A defense attorney for David Dooley says the prosecution’s proffered motive for the murder of Michelle Mockbee doesn’t make sense. Instead, she suggested another scenario: That the victim’s husband had a reason to kill her.

Kentucky Assistant Attorney General Jon Heck told jurors in opening statements on Wednesday that the defendant killed Mockbee at the Thermo Fisher Scientific company on the early morning of May 29, 2012, at about 6 a.m. He bludgeoned her with an object, cut her wrists, bound her hands behind her back, put a plastic bag over her head, and dragged her about 40 feet, the prosecution said.

The alleged motive, as presented by the prosecution: That Mockbee, who did payroll at the company, had confronted Dooley about a scheme of his. Dooley, a janitor at the company, put in his wife’s time card and worked on her behalf, even though she often wasn’t even at work, Heck said. Witnesses said Dooley’s wife only showed up about once or twice a week, but time cards indicated that she was often there. Meanwhile, she collected a more salary. That meant the husband and wife got paid three different ways. The prosecution suggested that this might have been why Dooley murdered Mockbee.

The prosecution said punchcards and surveillance footage established the triple-dipping scheme. The thing is, however, the Dooleys’ punchcards from the day of the murder were never discovered. Not even David’s. The killer knew that this would’ve been evidence for the murder, so he got rid of it, said Heck.

Defense lawyer Deanna Davidson responded, saying that this motive didn’t make sense. What made more sense, in her view: That the victim’s husband Dan Mockbee had more of a reason to kill her.

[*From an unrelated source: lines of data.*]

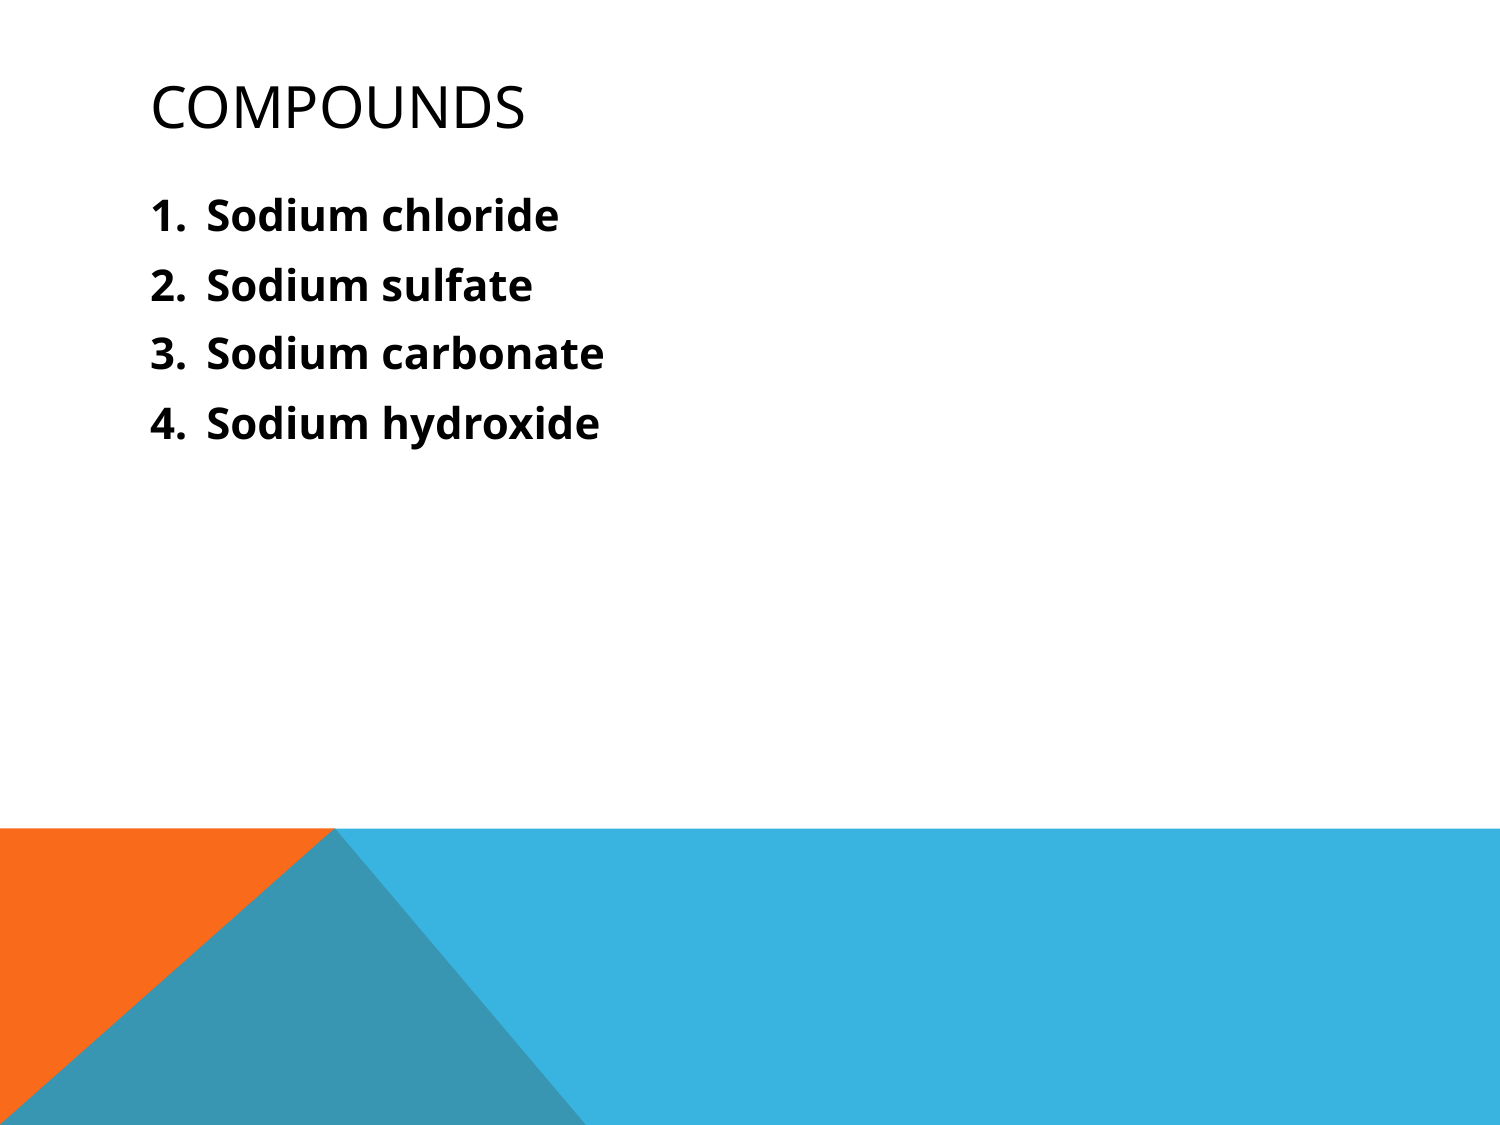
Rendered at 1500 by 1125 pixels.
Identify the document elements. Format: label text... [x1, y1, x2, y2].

title Compounds [135, 60, 1369, 150]
list Sodium chloride Sodium sulfate Sodium carbonate Sodium hydroxide [135, 180, 1369, 768]
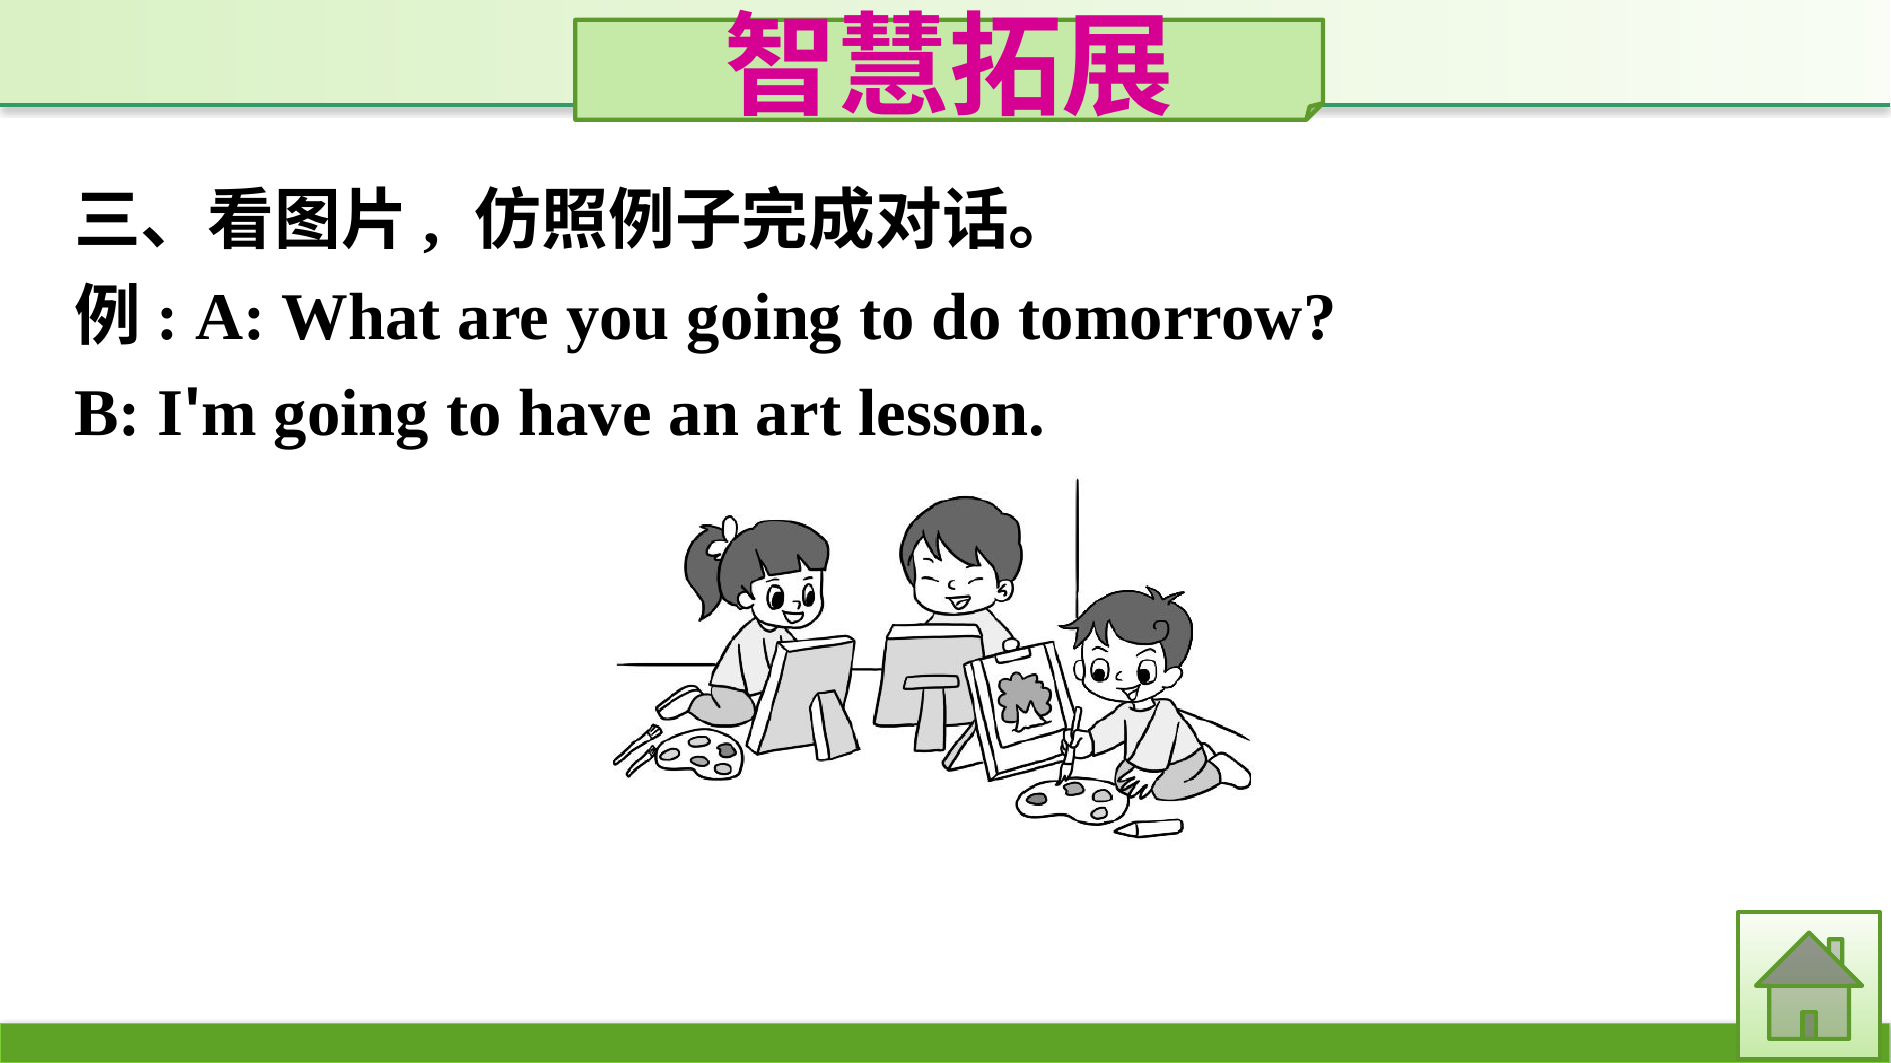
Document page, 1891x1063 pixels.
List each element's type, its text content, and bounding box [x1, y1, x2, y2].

text_box 三、看图片, 仿照例子完成对话。 例: A: What are you going to do tomorrow? B: I'm going to have an art lesson. [59, 153, 1833, 456]
picture [590, 459, 1258, 841]
text_box 智慧拓展 [573, 17, 1326, 122]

The couple were $65,000 in debt and the defense detailed how money fell into the husband’s possession because of Michelle’s death. Sources included life insurance and workers’ comp benefits. Davidson acknowledged that this didn’t prove anything and that the husband actually put funds into accounts for the children–though she said it wasn’t “all that much.”

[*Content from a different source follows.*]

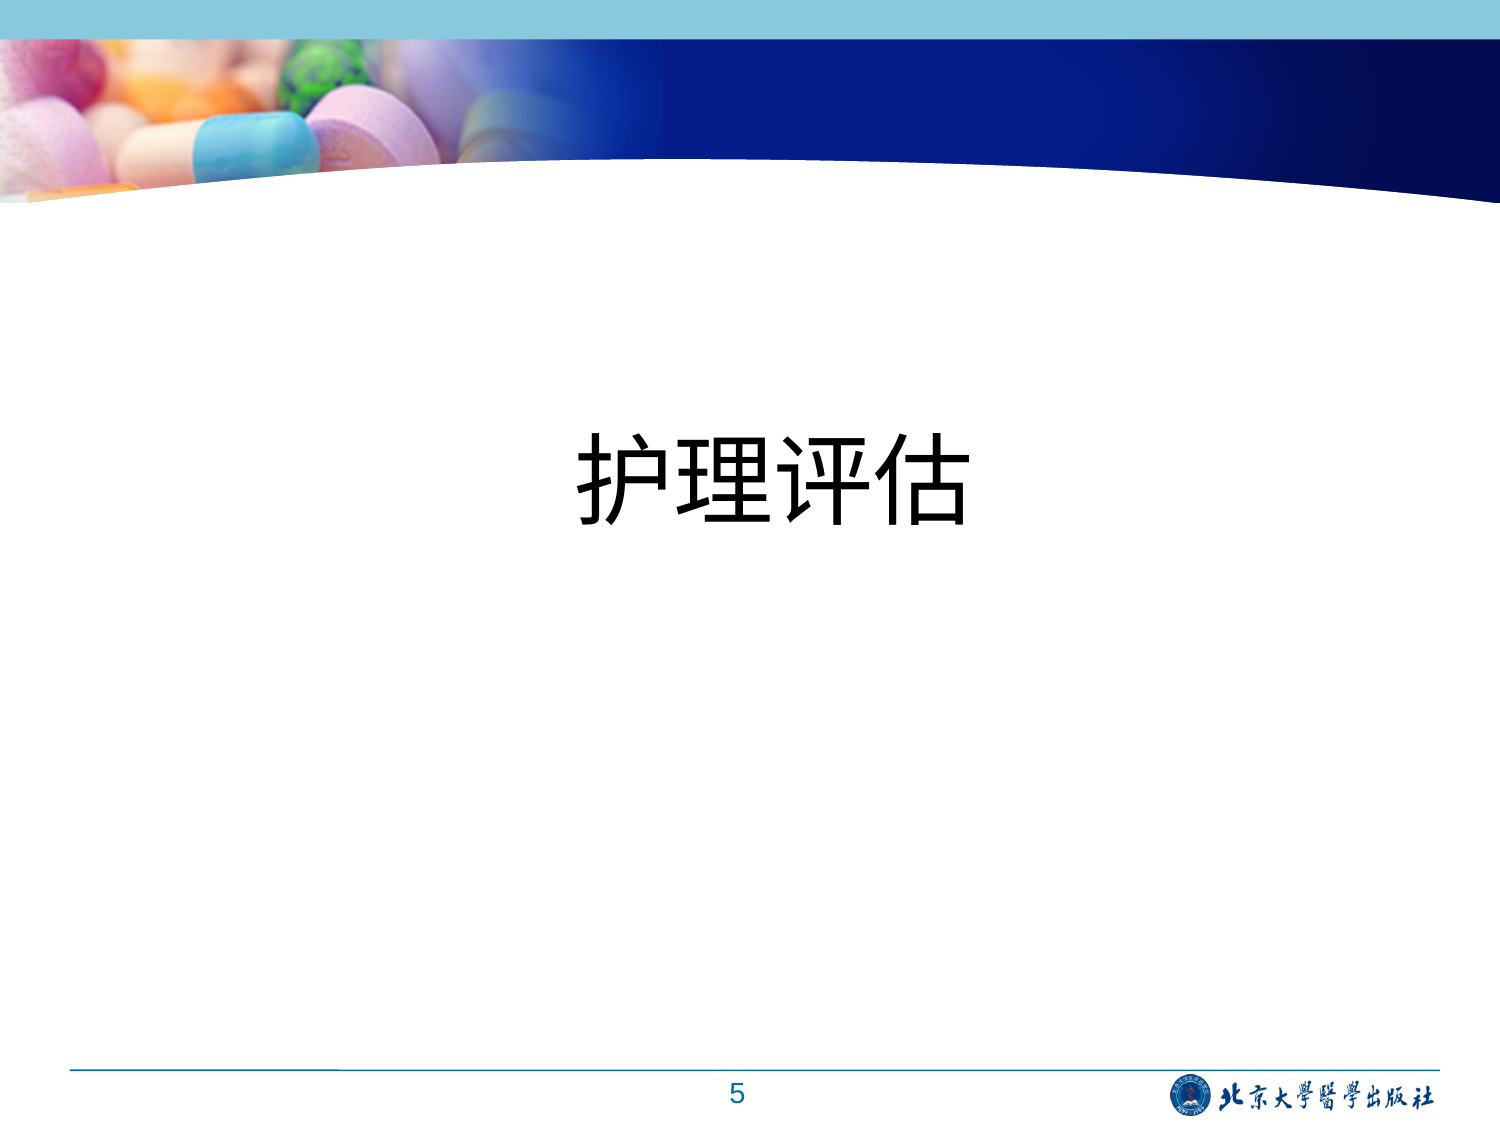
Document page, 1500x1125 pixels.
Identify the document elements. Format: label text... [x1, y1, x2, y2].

Davidson suggested it was “bothersome” that much of the cash money wasn’t accounted for in the first year after Michelle Mockbee’s death.

Heck acknowledged the couple’s financial problems in his opening statement, but he said that Mockbee’s husband was at home at the time of the murder. He said the spouse was very cooperative with investigators, signing every consent form, and giving them permission to search everything. The prosecutor said the couple, in fact, met at Thermo, and he described the workplace as a family.

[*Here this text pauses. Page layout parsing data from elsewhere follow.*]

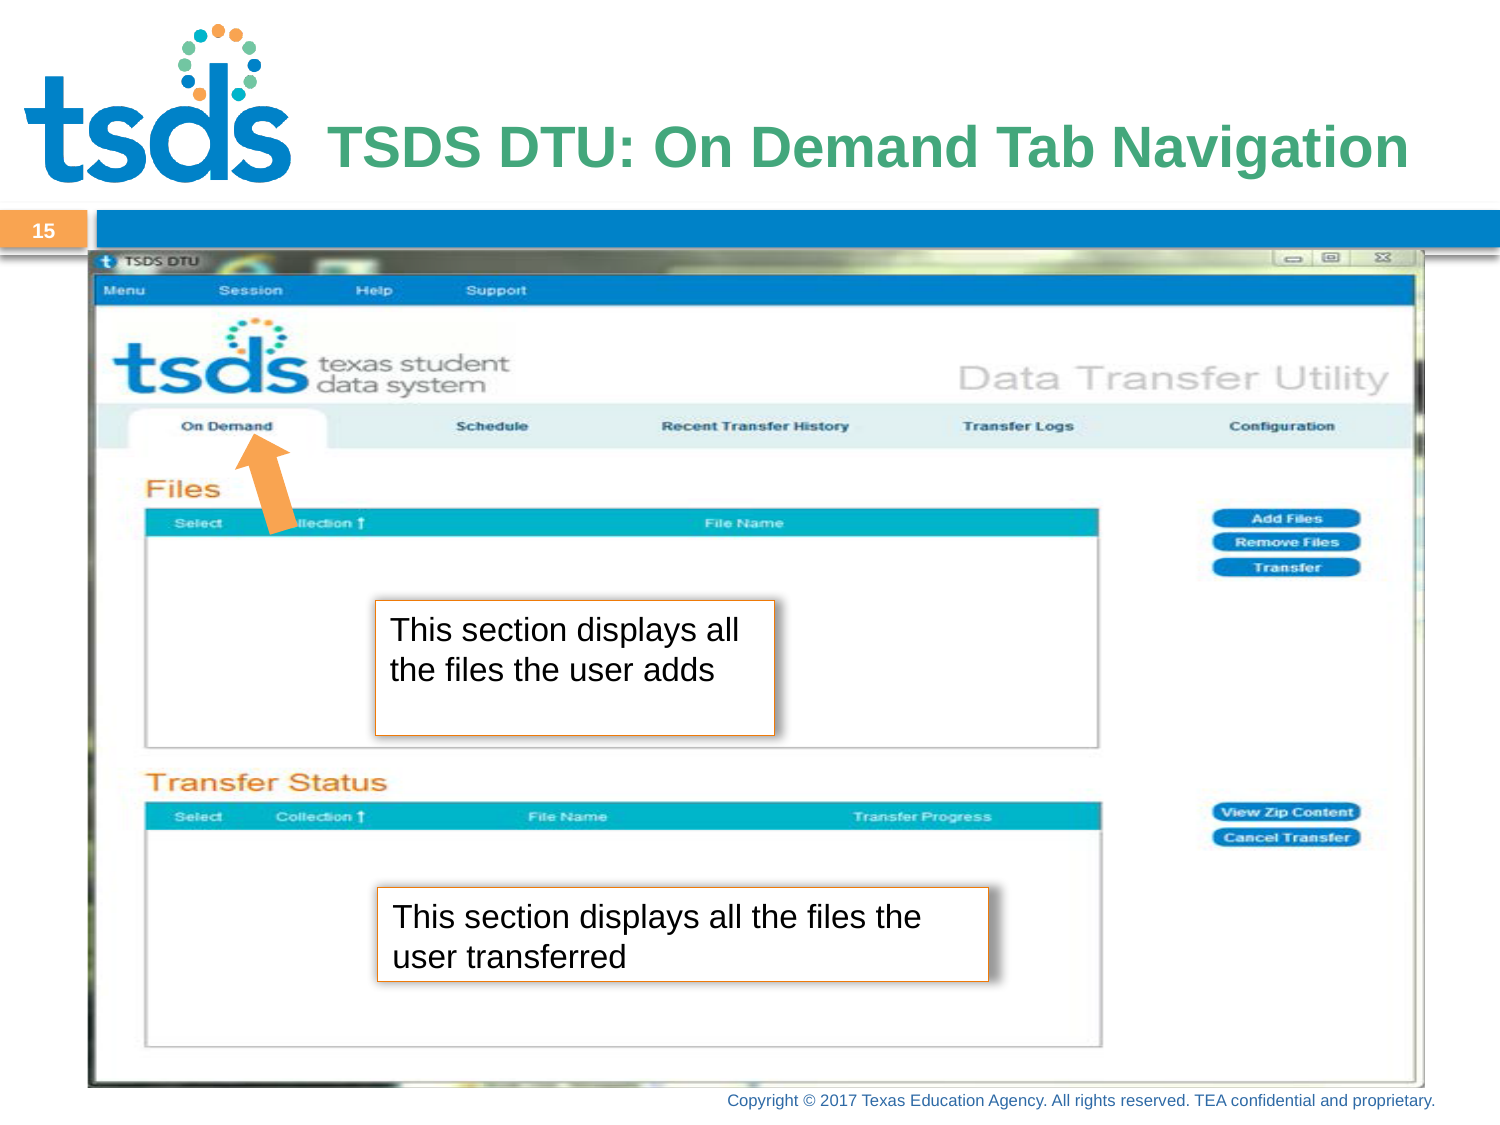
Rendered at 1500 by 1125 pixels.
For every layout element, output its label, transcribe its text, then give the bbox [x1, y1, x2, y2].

picture [87, 249, 1426, 1088]
picture [24, 24, 291, 191]
title TSDS DTU: On Demand Tab Navigation [312, 75, 1438, 213]
slide_number 15 [0, 210, 88, 251]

In the trial, both sides are expected to struggle over the following three areas:

  • Gaps in the investigation. Heck admitted early interviews weren’t properly recorded because of tech problems.
  • DNA evidence. Davidson said that a major contributor of DNA on the plastic bag wasn’t identified.
  • How and why statements from both Dooley and witnesses may have shifted over time to apparently incriminate the defendant. Davidson cast doubt on statements from co-workers. She said they recalled “significant” details only after Dooley was charged.